Task to complete —
Lay out the lines of the material from the line containing "Maximum Ventilation" through the line containing "the circulatory system, thereby", both included, as a JSON list of strings, one string per line, leaving out any blank lines.

Exercise data —
....

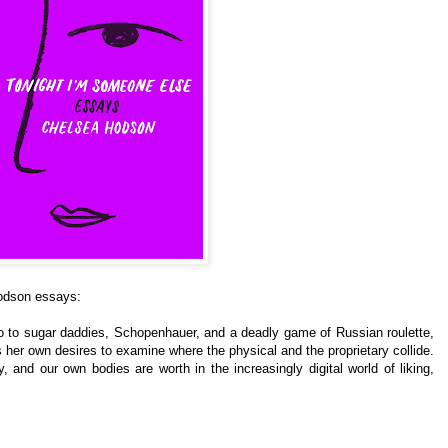
Hodson essays:
o to sugar daddies, Schopenhauer, and a deadly game of Russian roulette,
her own desires to examine where the physical and the proprietary collide.
 and our own bodies are worth in the increasingly digital world of liking,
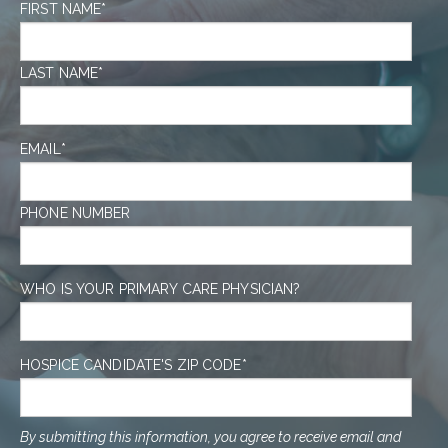
FIRST NAME
*
LAST NAME
*
EMAIL
*
PHONE NUMBER
WHO IS YOUR PRIMARY CARE PHYSICIAN?
HOSPICE CANDIDATE'S ZIP CODE
*
By submitting this information, you agree to receive email and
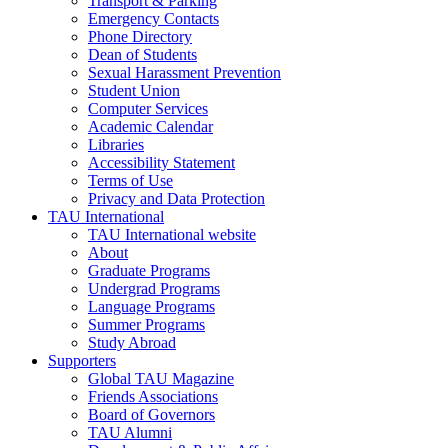
Transport & Parking
Emergency Contacts
Phone Directory
Dean of Students
Sexual Harassment Prevention
Student Union
Computer Services
Academic Calendar
Libraries
Accessibility Statement
Terms of Use
Privacy and Data Protection
TAU International
TAU International website
About
Graduate Programs
Undergrad Programs
Language Programs
Summer Programs
Study Abroad
Supporters
Global TAU Magazine
Friends Associations
Board of Governors
TAU Alumni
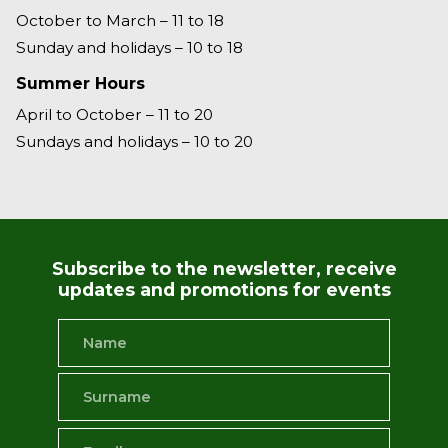
October to March – 11 to 18
Sunday and holidays – 10 to 18
Summer Hours
April to October – 11 to 20
Sundays and holidays – 10 to 20
Subscribe to the newsletter, receive
updates and promotions for events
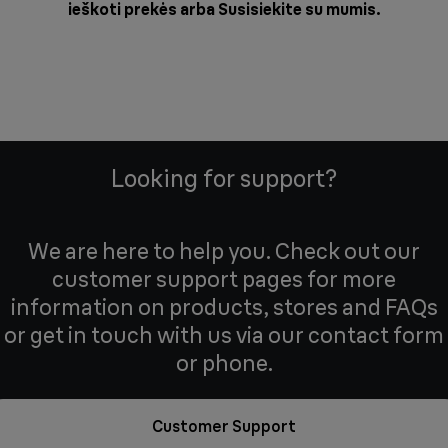
ieškoti prekės arba
Susisiekite su mumis
.
Looking for support?
We are here to help you. Check out our
customer support pages for more
information on products, stores and FAQs
or get in touch with us via our contact form
or phone.
Customer Support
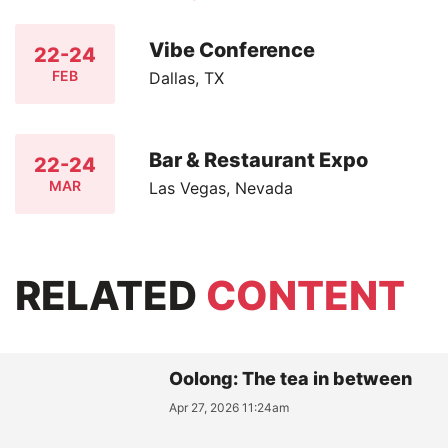
Vibe Conference
22-24
FEB
Dallas, TX
Bar & Restaurant Expo
22-24
MAR
Las Vegas, Nevada
RELATED
CONTENT
Oolong: The tea in between
Apr 27, 2026 11:24am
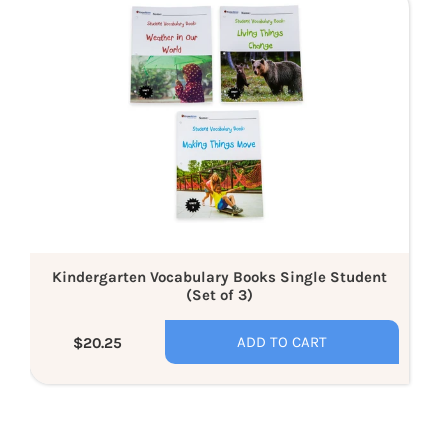
Vocabulary
Books
Single
Student
(Set
of
3)
Kindergarten Vocabulary Books Single Student
(Set of 3)
ADD TO CART
$20.25
Regular
price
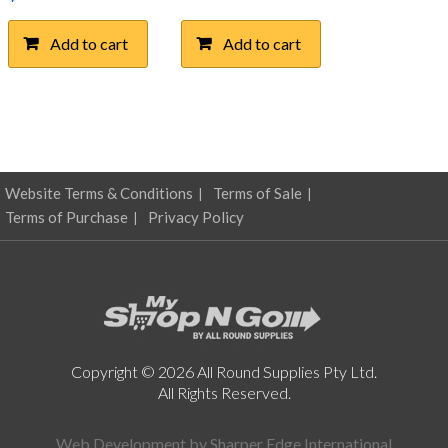
Add to cart
Add to cart
Website Terms & Conditions
Terms of Sale
Terms of Purchase
Privacy Policy
Copyright © 2026 All Round Supplies Pty Ltd.
All Rights Reserved.
Web Development by
Sharper Edge International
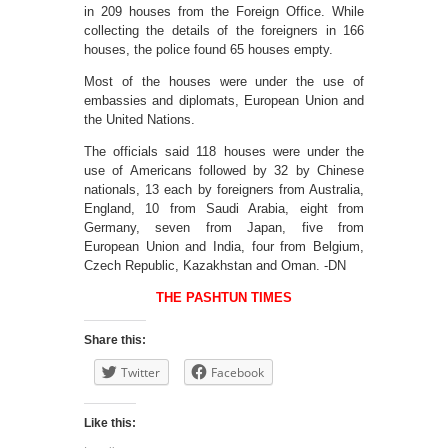
in 209 houses from the Foreign Office. While
collecting the details of the foreigners in 166
houses, the police found 65 houses empty.
Most of the houses were under the use of
embassies and diplomats, European Union and
the United Nations.
The officials said 118 houses were under the
use of Americans followed by 32 by Chinese
nationals, 13 each by foreigners from Australia,
England, 10 from Saudi Arabia, eight from
Germany, seven from Japan, five from
European Union and India, four from Belgium,
Czech Republic, Kazakhstan and Oman. -DN
THE PASHTUN TIMES
Share this:
Twitter
Facebook
Like this:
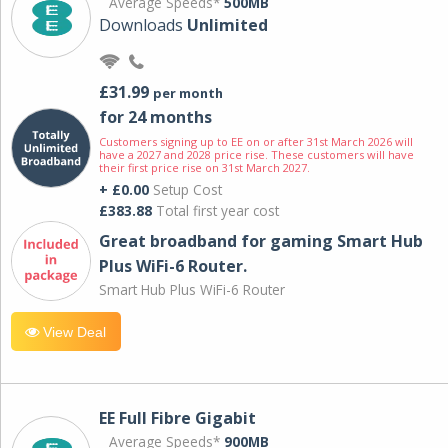
Average Speeds*
500MB
Downloads
Unlimited
£31.99
per month
for 24 months
Customers signing up to EE on or after 31st March 2026 will
have a 2027 and 2028 price rise. These customers will have
their first price rise on 31st March 2027.
+ £0.00
Setup Cost
£383.88
Total first year cost
Great broadband for gaming Smart Hub
Plus WiFi-6 Router.
Smart Hub Plus WiFi-6 Router
View Deal
EE Full Fibre Gigabit
Average Speeds*
900MB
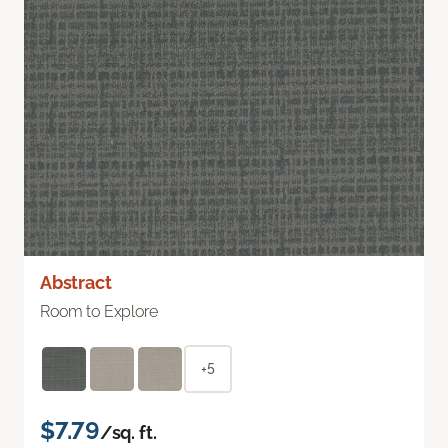
Abstract
Room to Explore
+5
$7.79
/sq. ft.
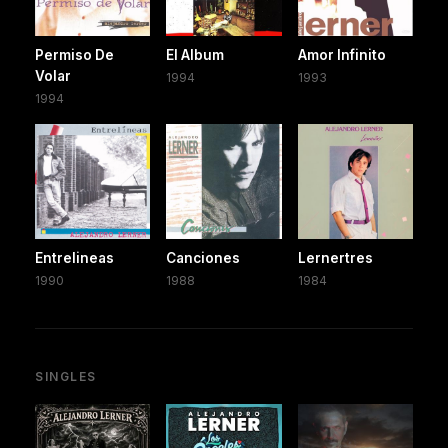
Permiso De
El Album
Amor Infinito
Volar
1994
1993
1994
Entrelineas
Canciones
Lernertres
1990
1988
1984
SINGLES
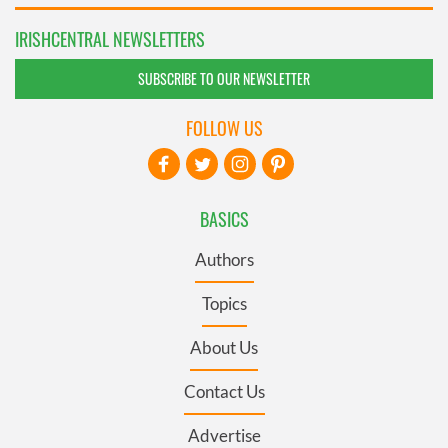
IRISHCENTRAL NEWSLETTERS
SUBSCRIBE TO OUR NEWSLETTER
FOLLOW US
BASICS
Authors
Topics
About Us
Contact Us
Advertise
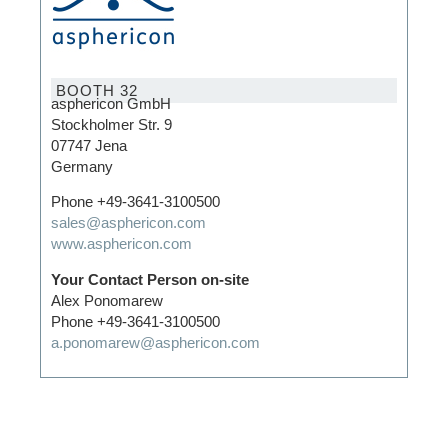
BOOTH 32
asphericon GmbH
Stockholmer Str. 9
07747 Jena
Germany
Phone +49-3641-3100500
sales@asphericon.com
www.asphericon.com
Your Contact Person on-site
Alex Ponomarew
Phone +49-3641-3100500
a.ponomarew@asphericon.com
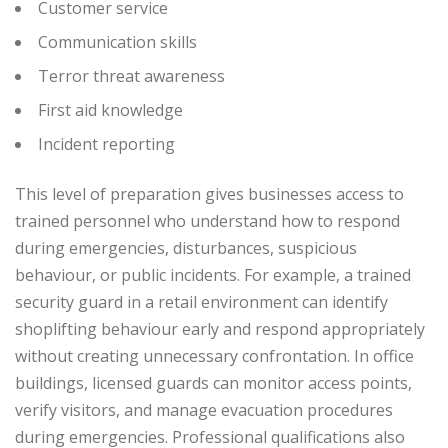
Customer service
Communication skills
Terror threat awareness
First aid knowledge
Incident reporting
This level of preparation gives businesses access to
trained personnel who understand how to respond
during emergencies, disturbances, suspicious
behaviour, or public incidents.
For example, a trained
security guard in a retail environment can identify
shoplifting behaviour early and respond appropriately
without creating unnecessary confrontation. In office
buildings, licensed guards can monitor access points,
verify visitors, and manage evacuation procedures
during emergencies.
Professional qualifications also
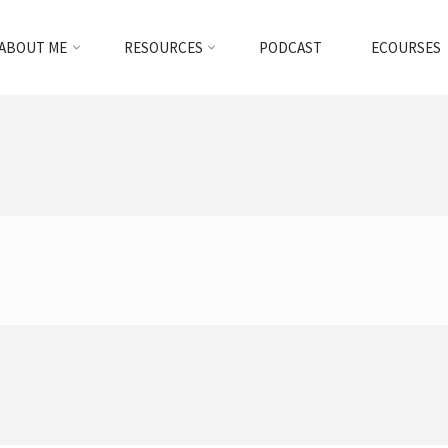
ABOUT ME
RESOURCES
PODCAST
ECOURSES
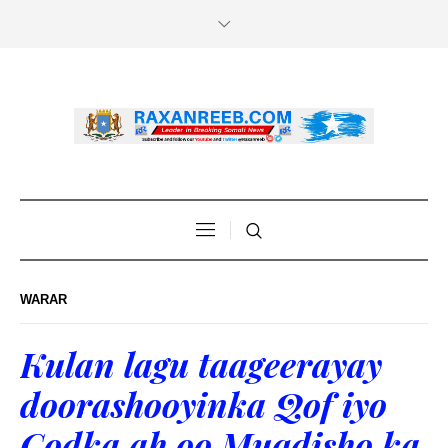
WARAR
Kulan lagu taageerayay
doorashooyinka Qof iyo
Codka ah oo Muqdisho ka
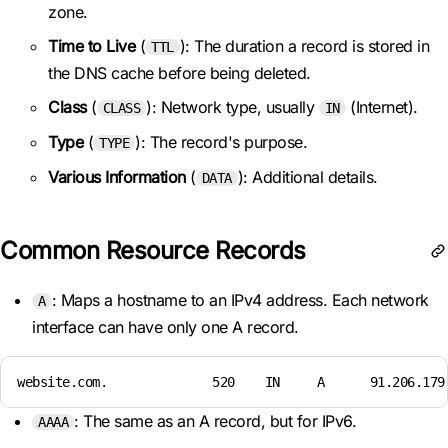
zone.
Time to Live
(
): The duration a record is stored in
TTL
the DNS cache before being deleted.
Class
(
): Network type, usually
(Internet).
CLASS
IN
Type
(
): The record's purpose.
TYPE
Various Information
(
): Additional details.
DATA
Common Resource Records
: Maps a hostname to an IPv4 address. Each network
A
interface can have only one A record.
website.com.              520    IN     A      91.206.179
: The same as an A record, but for IPv6.
AAAA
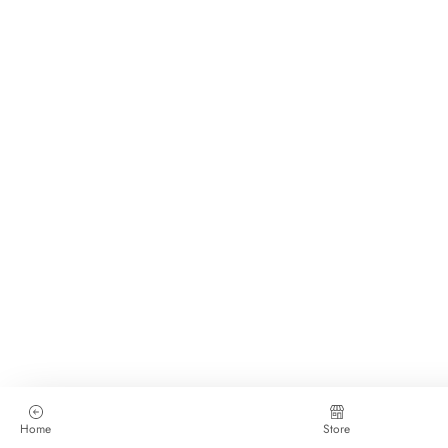
Home
Store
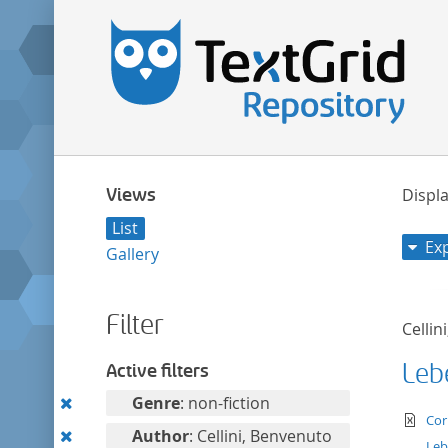
Views
Displa
List
Ex
Gallery
Filter
Cellin
Leb
Active filters
Remove
Genre
: non-fiction
te
Cor
this
Remove
Author
: Cellini, Benvenuto
Leb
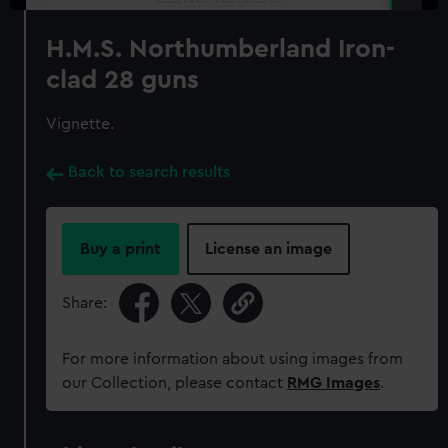
H.M.S. Northumberland Iron-
clad 28 guns
Vignette.
Back to search results
Buy a print
License an image
Share:
For more information about using images from
our Collection, please contact
RMG Images
.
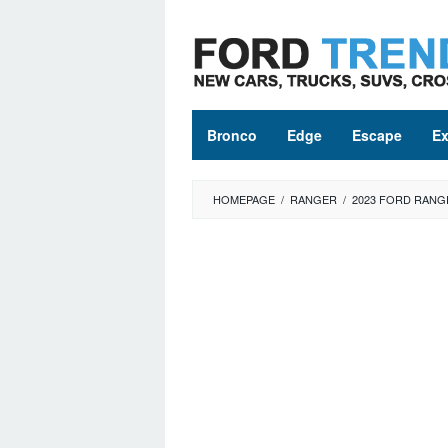
Skip
to
content
Bronco
Edge
Escape
Ex
HOMEPAGE
/
RANGER
/
2023 FORD RANG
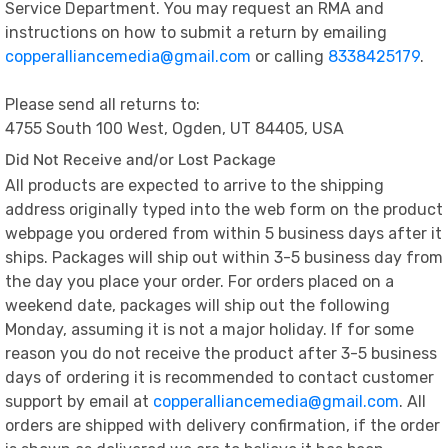
Service Department. You may request an RMA and
instructions on how to submit a return by emailing
copperalliancemedia@gmail.com
or calling
8338425179
.
Please send all returns to:
4755 South 100 West, Ogden, UT 84405, USA
Did Not Receive and/or Lost Package
All products are expected to arrive to the shipping
address originally typed into the web form on the product
webpage you ordered from within 5 business days after it
ships. Packages will ship out within 3-5 business day from
the day you place your order. For orders placed on a
weekend date, packages will ship out the following
Monday, assuming it is not a major holiday. If for some
reason you do not receive the product after 3-5 business
days of ordering it is recommended to contact customer
support by email at
copperalliancemedia@gmail.com
. All
orders are shipped with delivery confirmation, if the order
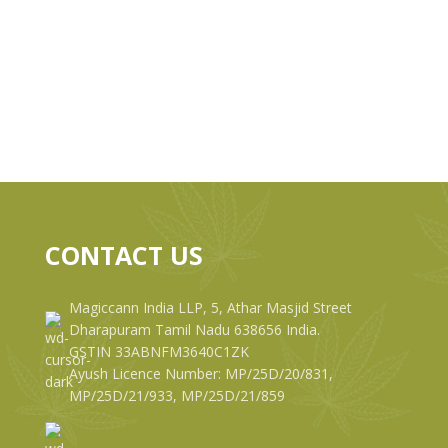
CONTACT US
Magiccann India LLP, 5, Athar Masjid Street
Dharapuram Tamil Nadu 638656 India.
GSTIN 33ABNFM3640C1ZK
Ayush Licence Number: MP/25D/20/831,
MP/25D/21/933, MP/25D/21/859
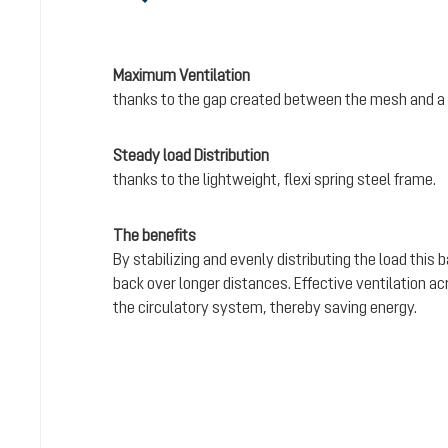
Maximum Ventilation
thanks to the gap created between the mesh and a 
Steady load Distribution
thanks to the lightweight, flexi spring steel frame.
The benefits
By stabilizing and evenly distributing the load this
back over longer distances. Effective ventilation a
the circulatory system, thereby saving energy.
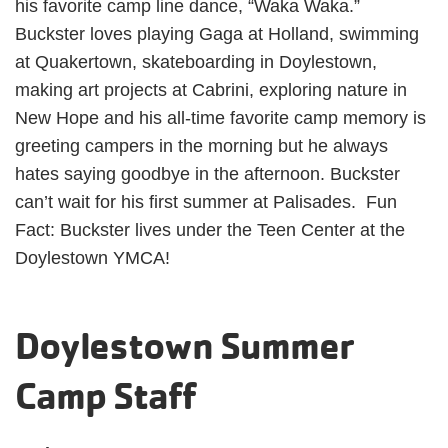
his favorite camp line dance, “Waka Waka.”
Buckster loves playing Gaga at Holland, swimming
at Quakertown, skateboarding in Doylestown,
making art projects at Cabrini, exploring nature in
New Hope and his all-time favorite camp memory is
greeting campers in the morning but he always
hates saying goodbye in the afternoon. Buckster
can’t wait for his first summer at Palisades. Fun
Fact: Buckster lives under the Teen Center at the
Doylestown YMCA!
Doylestown Summer
Camp Staff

....

Answer space —
[
  "Maximum Ventilation",
  "thanks to the gap created between the mesh and a ",
  "Steady load Distribution",
  "thanks to the lightweight, flexi spring steel frame.",
  "The benefits",
  "By stabilizing and evenly distributing the load this",
  "back over longer distances. Effective ventilation a",
  "the circulatory system, thereby saving energy."
]